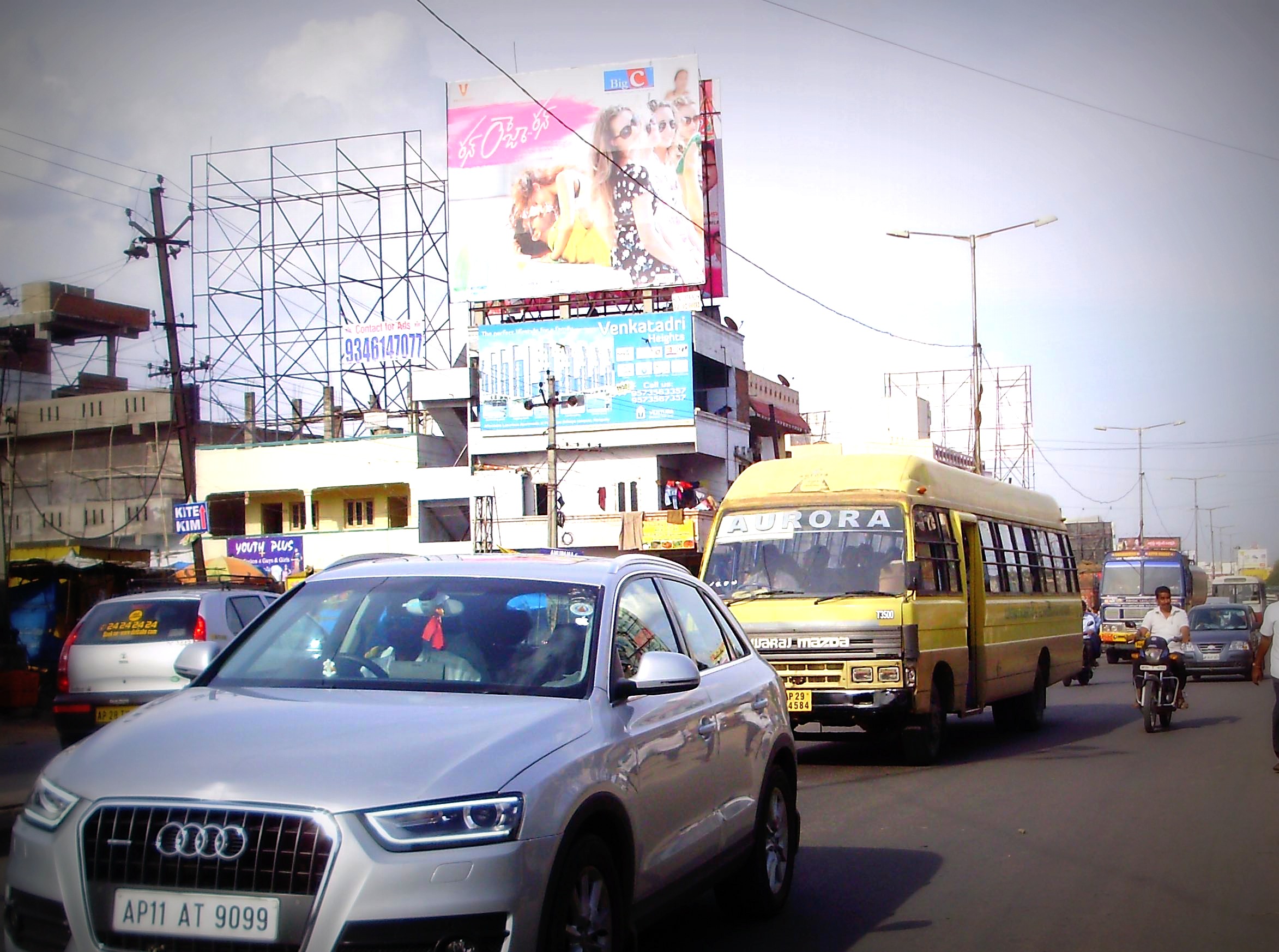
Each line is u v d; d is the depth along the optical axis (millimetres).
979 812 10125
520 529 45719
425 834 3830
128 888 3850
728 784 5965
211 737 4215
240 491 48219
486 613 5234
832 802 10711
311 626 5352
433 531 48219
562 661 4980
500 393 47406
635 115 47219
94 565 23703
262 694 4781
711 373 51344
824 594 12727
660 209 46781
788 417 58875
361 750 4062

...

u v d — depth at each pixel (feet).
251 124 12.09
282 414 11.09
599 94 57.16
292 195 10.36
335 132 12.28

*Description of the task:*
Using the entries above, return exactly the lines from the line with "979 812 10125" to the line with "361 750 4062", counting both of those lines.

*Result for this exercise:*
979 812 10125
520 529 45719
425 834 3830
128 888 3850
728 784 5965
211 737 4215
240 491 48219
486 613 5234
832 802 10711
311 626 5352
433 531 48219
562 661 4980
500 393 47406
635 115 47219
94 565 23703
262 694 4781
711 373 51344
824 594 12727
660 209 46781
788 417 58875
361 750 4062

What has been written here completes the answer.